Quand Hend Zouari fait
courir ses doigts sur la cithare (quânoun), il en sort des notes
aériennes et mélodieuses. Un mélange raffiné de musique orientale,
persane et arabo-andalouse. Cette technique, la chanteuse et musicienne
d’origine tunisienne la doit à son père qui l’initie très tôt à la
cithare, habituellement réservée aux hommes. Chez les Zouari, la
musique fait partie de la famille. Son oncle et son frère, Zied Zouari
violoniste de talent, sont eux-aussi des musiciens hors-pair. Difficile
dans ces cas-là de ne pas avoir l’oreille musicale. Et dans ce domaine,
la chanteuse est remarquable.
A 27 ans, Hend Zouari peut se vanter d’avoir reçu le premier prix du
conservatoire de Tunis. Son premier album sorti en juin 2008, baptisé
L’envol, étonne par sa musicalité. Le jeu de la musicienne se trouve à
la frontière entre la modernité et la tradition.

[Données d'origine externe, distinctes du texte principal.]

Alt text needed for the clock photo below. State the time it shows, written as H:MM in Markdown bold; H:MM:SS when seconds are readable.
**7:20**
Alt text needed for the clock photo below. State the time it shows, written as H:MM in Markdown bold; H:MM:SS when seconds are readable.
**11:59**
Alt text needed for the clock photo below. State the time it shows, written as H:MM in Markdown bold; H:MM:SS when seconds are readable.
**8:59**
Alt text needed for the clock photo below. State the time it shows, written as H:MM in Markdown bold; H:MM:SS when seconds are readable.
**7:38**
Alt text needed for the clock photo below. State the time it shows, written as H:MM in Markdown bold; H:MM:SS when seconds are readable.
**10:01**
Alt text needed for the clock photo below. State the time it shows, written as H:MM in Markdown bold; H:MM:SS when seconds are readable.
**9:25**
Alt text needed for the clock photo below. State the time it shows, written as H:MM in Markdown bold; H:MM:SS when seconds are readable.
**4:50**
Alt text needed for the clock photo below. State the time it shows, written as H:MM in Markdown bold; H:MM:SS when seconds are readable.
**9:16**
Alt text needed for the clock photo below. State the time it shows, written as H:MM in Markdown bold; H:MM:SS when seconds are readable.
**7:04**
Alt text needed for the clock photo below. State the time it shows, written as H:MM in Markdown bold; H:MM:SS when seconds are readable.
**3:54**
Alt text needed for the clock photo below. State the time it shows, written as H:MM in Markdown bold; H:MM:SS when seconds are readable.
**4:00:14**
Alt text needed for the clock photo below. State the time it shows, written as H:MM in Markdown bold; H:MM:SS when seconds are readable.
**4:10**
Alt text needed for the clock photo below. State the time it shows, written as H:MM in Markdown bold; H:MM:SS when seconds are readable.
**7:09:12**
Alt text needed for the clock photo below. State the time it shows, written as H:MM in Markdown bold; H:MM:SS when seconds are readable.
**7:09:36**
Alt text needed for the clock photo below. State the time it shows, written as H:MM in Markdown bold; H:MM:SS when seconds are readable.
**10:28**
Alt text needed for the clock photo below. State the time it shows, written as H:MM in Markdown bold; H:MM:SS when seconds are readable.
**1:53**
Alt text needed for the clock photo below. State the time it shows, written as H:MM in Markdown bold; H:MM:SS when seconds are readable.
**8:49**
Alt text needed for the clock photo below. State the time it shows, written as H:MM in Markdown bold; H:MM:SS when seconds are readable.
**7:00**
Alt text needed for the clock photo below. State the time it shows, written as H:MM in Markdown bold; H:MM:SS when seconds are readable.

Elle explore les
mélodies du monde avec une extrême sensibilité. Pour l’accompagner, la
chanteuse a fait appel à des musiciens de renom, notamment Manuel
Delgado à la guitare, Maher Melki à l’oûd, et Wassim Berbel aux
percussions. Côté interprétation, l’artiste se lance dans des duos
énergiques et rythmés avec la chanteuse de flamenco Carmen Garcia aux
sons de la guitare sèche et de la cithare. Les créations de hend Zouari
s’allient également à la chanson française dans son titre « Parlez-moi
d’amour », interprété en arabe et en français. Une manière de
redécouvrir ce classique écrit par Jean Lenoir en 1930. Grâce à sa
musique cosmopolite et à son interprétation, Hend Zouari nous
transporte et nous prépare à l’envol.
Interview de Hend Zouari :
Afrik.com : Votre album est très cosmopolite. Vous mariez des musiques orientales, persanes, iraniennes… Pourquoi ce choix ?
Hend Zouari : J’aime bien mélanger toutes les musiques. Ce
mariage est une preuve d’ouverture. Il transmet un message universel
d’amour et de paix. Il y a 5 ans, quand j’étais à Paris, j’ai travaillé
avec des musiciens iraniens et espagnols. Je pense que c’est ça aussi
qui a guidé mon choix.
Afrik.com : Vous jouez du quânoun,
un instrument habituellement réservé aux hommes. Est-ce que cela n’a
pas été difficile de vous imposer, en tant que femme, dans la famille
des joueurs de cithare ?
Hend Zouari : C’est vrai, la quânoun est un instrument
masculin. Mais mon père, qui est un grand musicien, m’a initiée très
tôt au quânoun. J’ai été bercée par ces mélodies toute mon enfance. Et
puis, vous savez, quand on aime, ce n’est jamais difficile de jouer de
cet instrument, même pour les filles.
Afrik.com : Vous êtes en concert au festival Femmes du monde. Pour vous, qu’est ce que cela représente ?
Hend Zouari : C’est la deuxième fois que je participe à ce
festival et ça me fait vraiment plaisir. J’aime bien véhiculer l’image
d’une femme arabe, musicienne, dans d’autres pays comme la France.